Alice MacKenzie


Other Names: Alice Bierne MacKenzie (née Sawtelle); Alice Beirne Sawtelle MacKenzie;
Alice B. Sawtelle

Alice Bierne MacKenzie (née Sawtelle) was born in Fort Riley, Kansas in 1898. Her father passed away when she was a child, and she and her mother, artist Mary Berkeley Sawtelle (1871-1954), moved to her mother’s hometown of Washington D.C. There, Mary Sawtelle taught art and painted portraits to provide for herself and her daughter.

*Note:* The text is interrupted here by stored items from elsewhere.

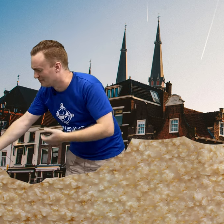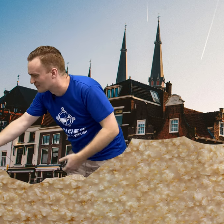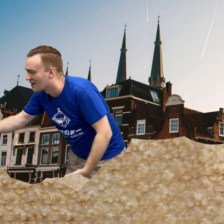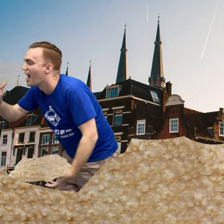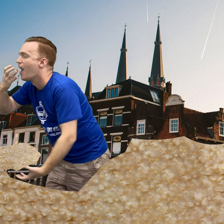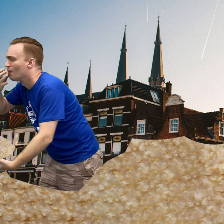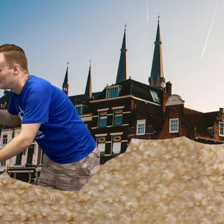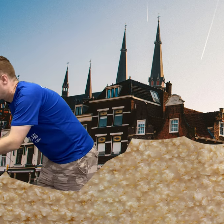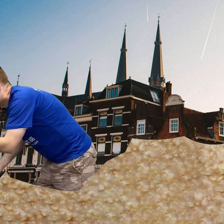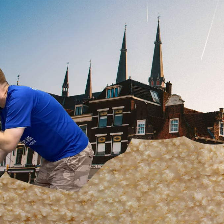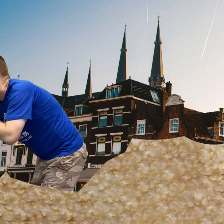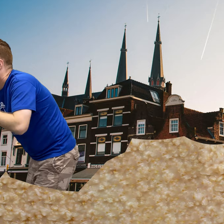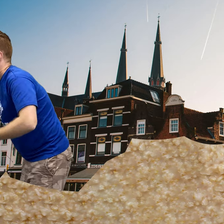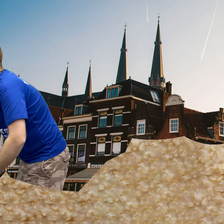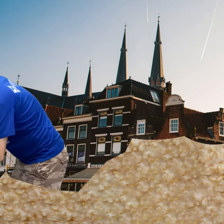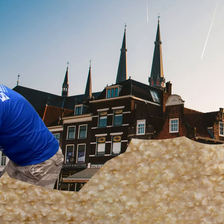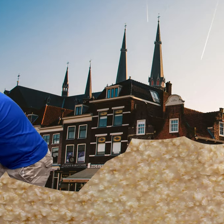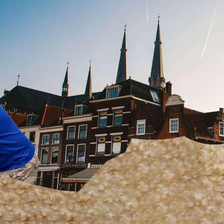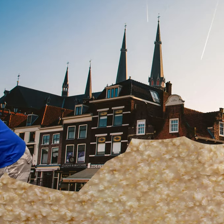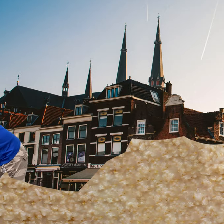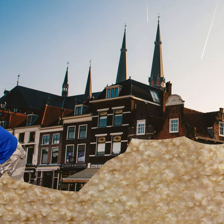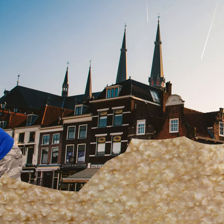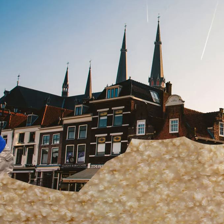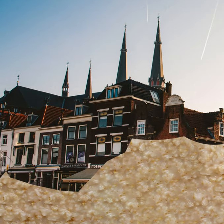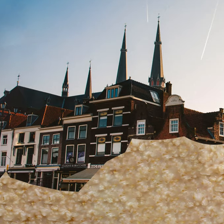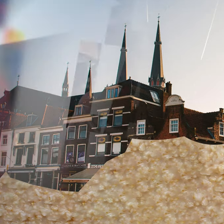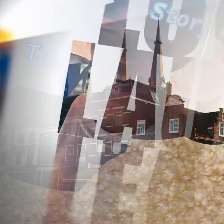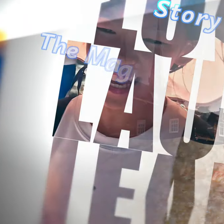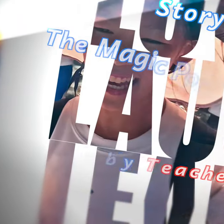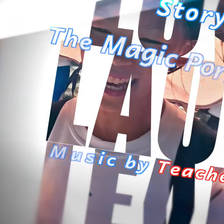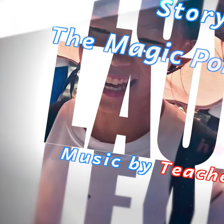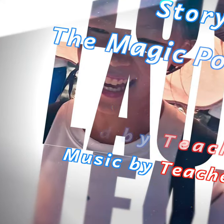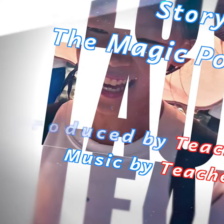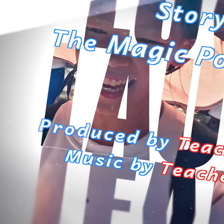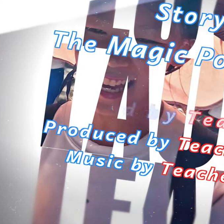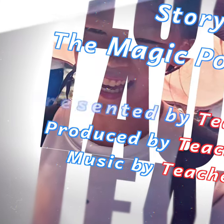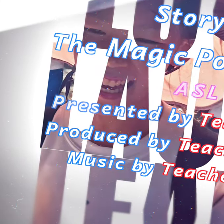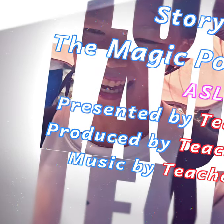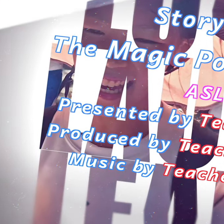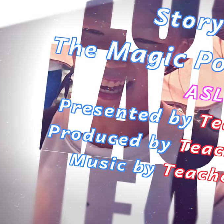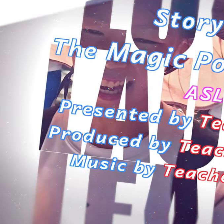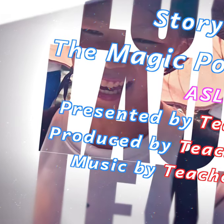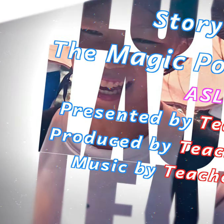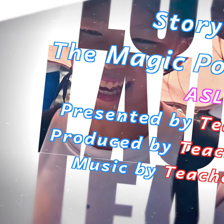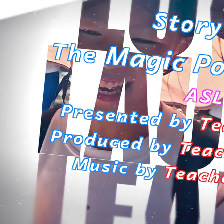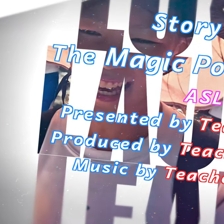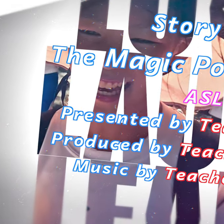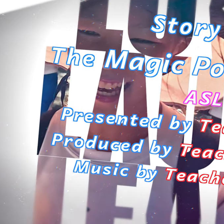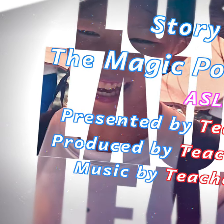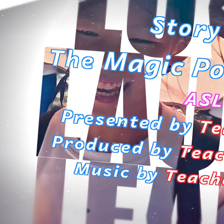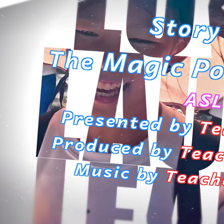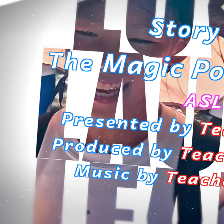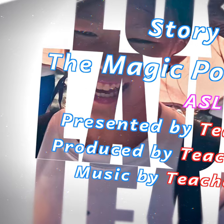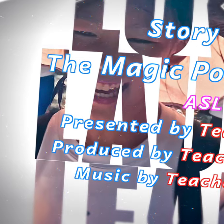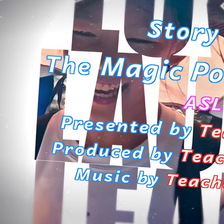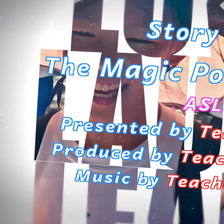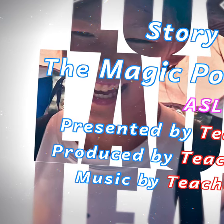Oh, oh, oh, oh, oh, oh. When I say enough, little pot, then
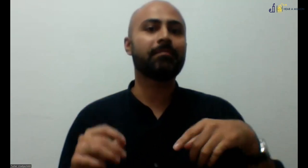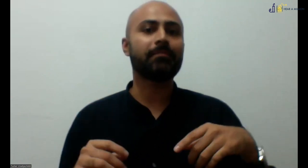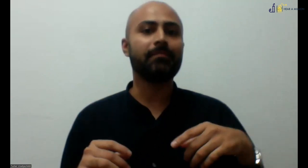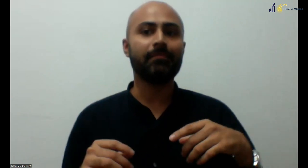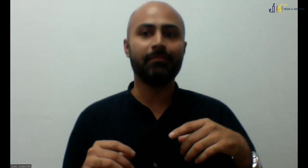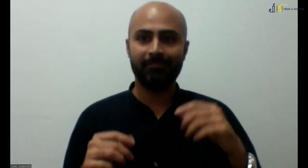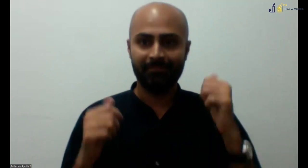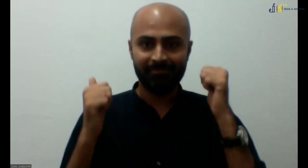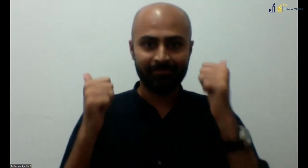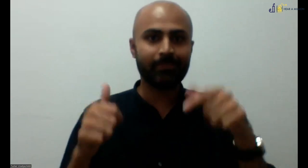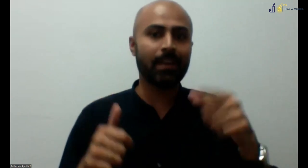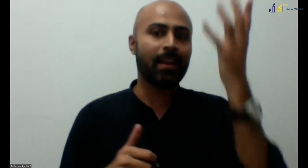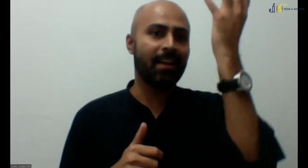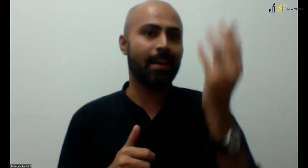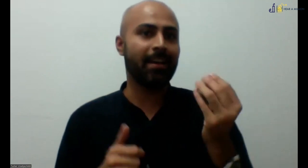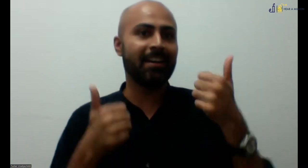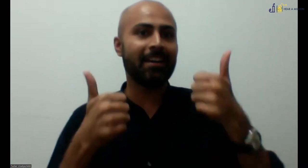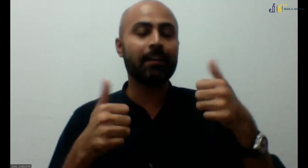interesting, I hope you all are excited.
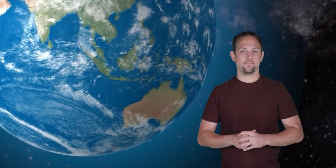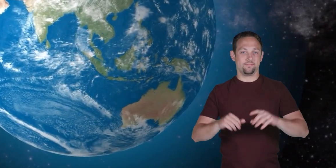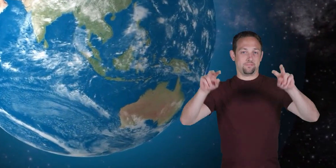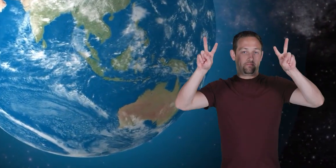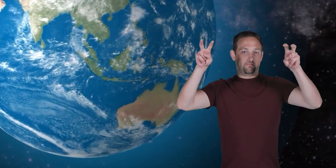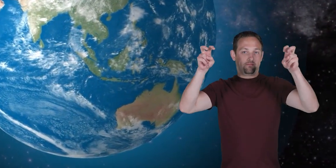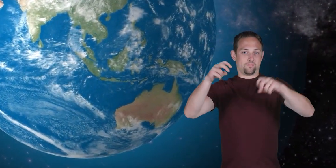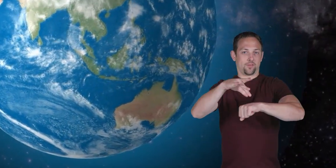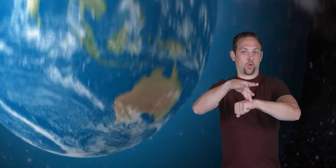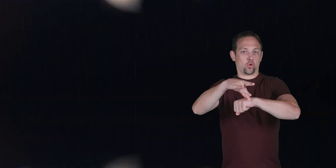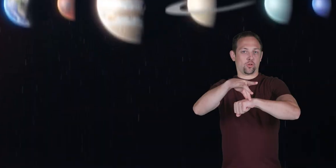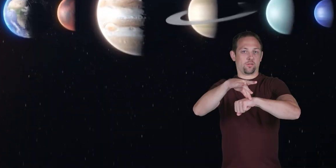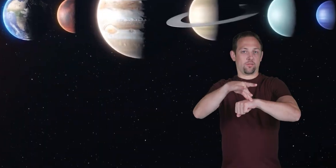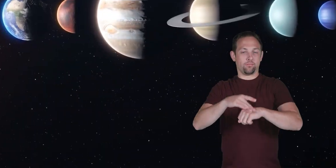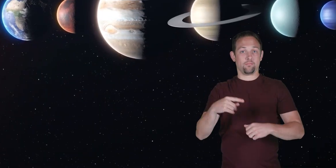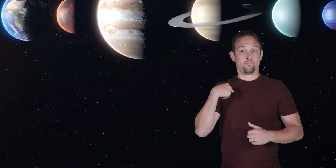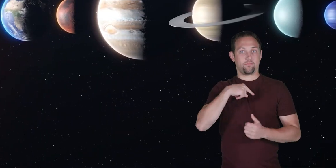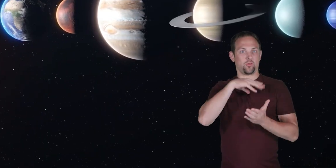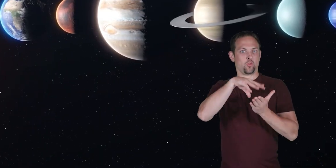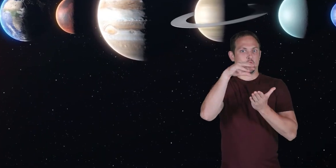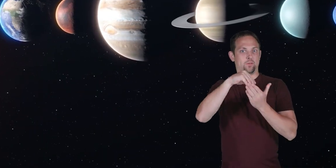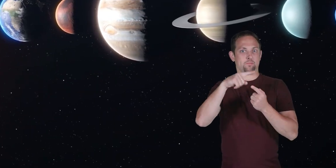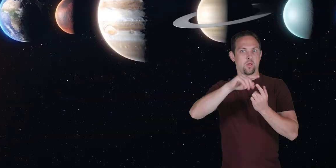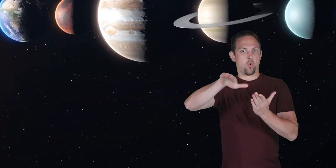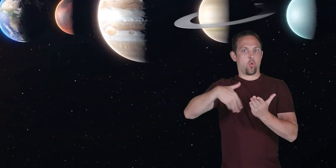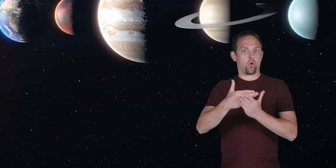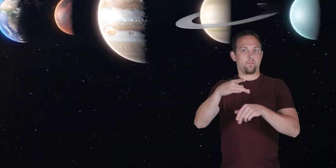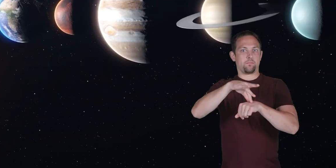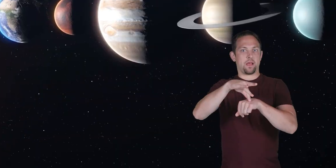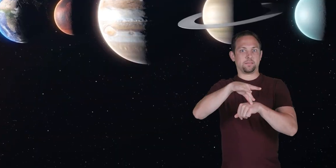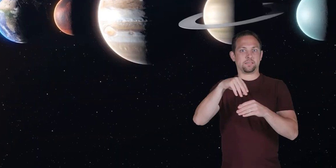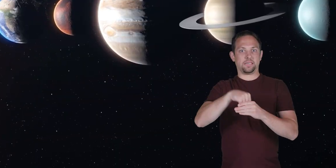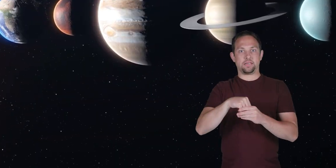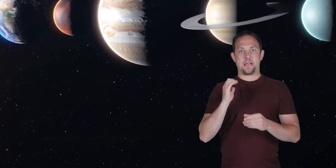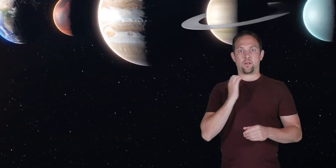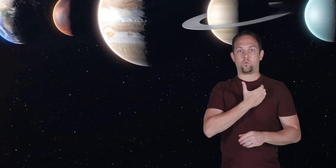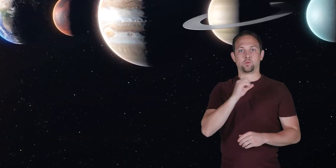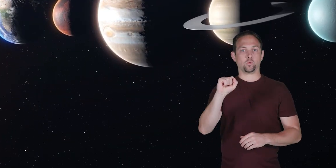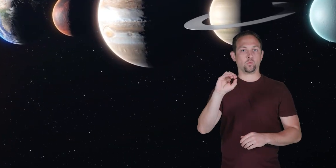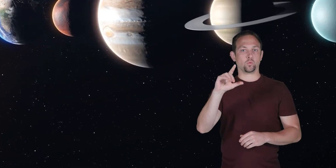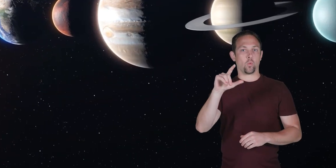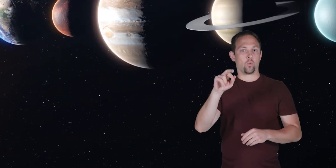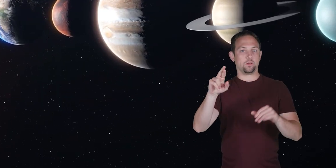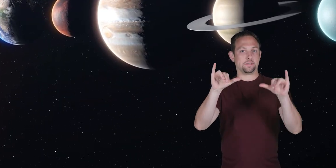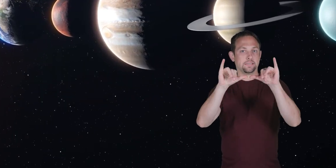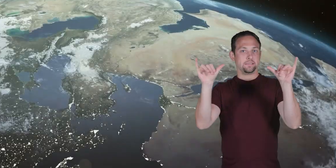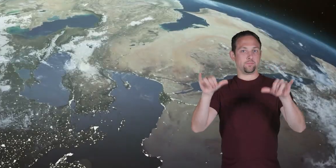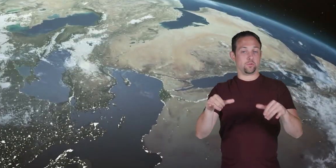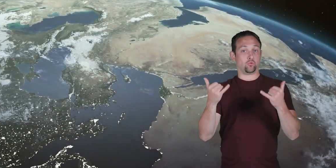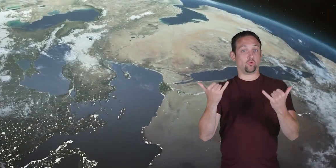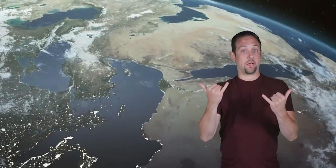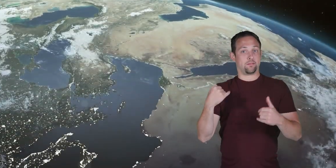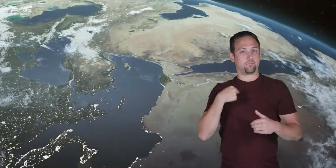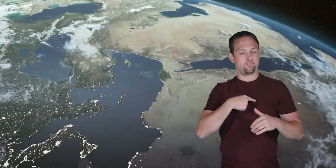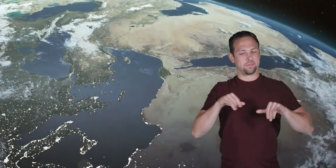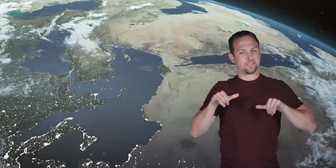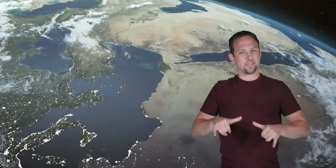earth we are learning about all of the planets in our solar system today we are staying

In addition to painting, Alice Mackenzie would establish herself as a watercolourist and commercial designer. She studied at the Corcoran School (at the Corcoran Gallery of Art, today the Corcoran School of the Arts and Design) in Washington D.C., (c.1919-1921), as well as the Art Students League and the New York School of Fine and Applied Art (today the Parsons School of Art and Design) in New York, after which she was a decorative artist. Later in Canada, her studies included attending the Banff Summer School of Fine Art in 1947, where she was instructed by A.Y. Jackson of the Group of Seven. In the mid-1920s, Mackenzie provided illustrations for magazines such as Maclean’s.

Alice and Hugh A. Mackenzie were married in 1925. In the early 1930s the couple moved with their three children to London, Ontario when Hugh become the comptroller of Labatt’s Brewery (he would go on to become the company’s general manager and vice-president). Alice Mackenzie kept a studio in the city, where, in the late 1940s, the “London Painting Group,” comprised of her mother and other local artists, would meet.

Mackenzie’s involvement with the arts in London also extended to designing and painting stage sets for the London Little Theatre (now The Grand Theatre) and the London Skating Club, as well murals for the officers’ mess hall at the military base in Aylmer.

Alice Mackenzie’s work was exhibited with the Western Art League after 1946, with the Canadian Society of Painters in Watercolour in 1948, and in 1950 with the Royal Canadian Academy and at the London Art Gallery and Art Museum (today Museum London). Also in 1950, her work was shown at the Art Gallery of Toronto (today the Art Gallery of Ontario), and a few years later (c.1953) she was part of another show there with the Ontario Society of Artists (OSA) alongside fellow London artists Herb Ariss, John O’Henly, Jim Kemp, and Clare Bice; it was one of several shows she participated in with the OSA.

In 1958 Alice and Hugh A. Mackenzie relocated to Toronto, Ontario.

As Alice Mackenzie had followed in her mother’s footsteps, so succeeding generations followed in hers: one of Alice and Hugh’s sons, Hugh Seaworth Mackenzie (1928-2021) was a well-known and respected artist, as is one of their granddaughters, Landon Mackenzie.